GIVEN TEXT ::
= = = = =
What inspired you to write Dragon Slippers? (Or how did this novel come to be?)
Ah, it was magical! I was on my way to bed, because my colicky baby was actually asleep for once, and the whole book downloaded into my brain in about three seconds. Painful, and yet exhilarating! I had collected dragons, and loved books about them, since I was a child, but never had a single idea for a book about them of my own until that very moment. And there it was in its entirety! A little gift from heaven, to make up for the last gift (the baby), being such a crankenpuss!
How long did it take you to write it and see it through to the finished product?
It took four months to write, so March to June 2005, met my editor in September 2005, she bought it in November, we edited in spring and summer of 2006, and it came out in March 2007. WHEW!
Were you ever discouraged and frustrated? What kept you going? What kept you motivated?
= = = = =
DATASET EXCERPT ::
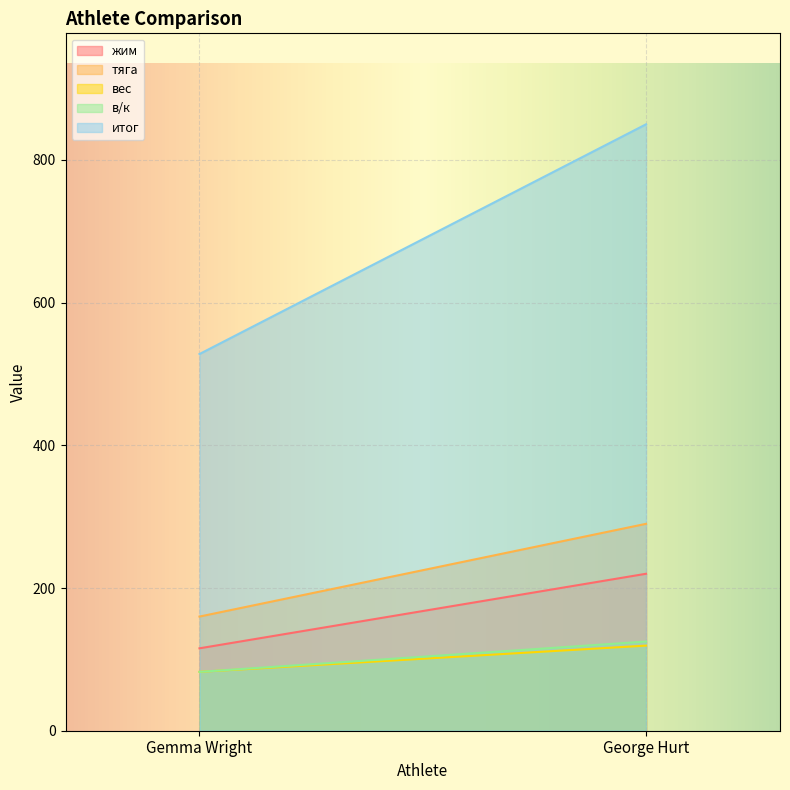

What are all the series names shown in the legend?

жим, тяга, вес, в/к, итог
= = = = =
QUESTIONS TO ANSWER ::
A. Revise the Dragon Slippers interview from "What inspired you" up to and including "the finished product?", changing "baby" to "infant".
B. Answer these questions from the Dragon Slippers interview.
(i) What had the author collected since childhood?
(ii) How long did it take to write the book?
(iii) In what month and year did the book come out?
The material is separate from the interview about Dragon Slippers.

ANSWERS FOR THE EXERCISE ::
A.
What inspired you to write Dragon Slippers? (Or how did this novel come to be?)
Ah, it was magical! I was on my way to bed, because my colicky infant was actually asleep for once, and the whole book downloaded into my brain in about three seconds. Painful, and yet exhilarating! I had collected dragons, and loved books about them, since I was a child, but never had a single idea for a book about them of my own until that very moment. And there it was in its entirety! A little gift from heaven, to make up for the last gift (the infant), being such a crankenpuss!
How long did it take you to write it and see it through to the finished product?

B.
(i) Dragons.
(ii) Four months, from March to June 2005.
(iii) March 2007.